** Opening DATA EXTRACT block **
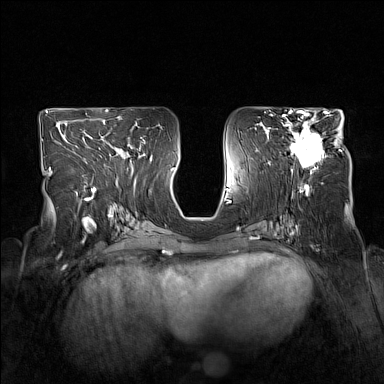
Breast MRI (dynamic contrast-enhanced), one axial slice; dynamic contrast-enhanced series, time point 2 of 7 at this slice position (early post-contrast); 1.5 T; TE 1.8 ms, TR 5 ms; 1 mm slice thickness; 384 × 384 image matrix, field of view 330 × 330 mm. Female patient.
Annotated regions visible in this slice (semi-automatic segmentation, software-assisted and operator-edited):
- enhancing-tissue mask used for the functional tumour volume (all voxels passing the contrast-enhancement thresholds inside the analysis volume; usually the tumour): bounding box [x1, y1, x2, y2] px = [282, 114, 338, 171]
** Closing DATA EXTRACT block **
● WORK TASK
Reproduce all of the material above word for word. Omit the pictures.

● ANSWER BELOW
Breast MRI (dynamic contrast-enhanced), one axial slice; dynamic contrast-enhanced series, time point 2 of 7 at this slice position (early post-contrast); 1.5 T; TE 1.8 ms, TR 5 ms; 1 mm slice thickness; 384 × 384 image matrix, field of view 330 × 330 mm. Female patient.
Annotated regions visible in this slice (semi-automatic segmentation, software-assisted and operator-edited):
- enhancing-tissue mask used for the functional tumour volume (all voxels passing the contrast-enhancement thresholds inside the analysis volume; usually the tumour): bounding box [x1, y1, x2, y2] px = [282, 114, 338, 171]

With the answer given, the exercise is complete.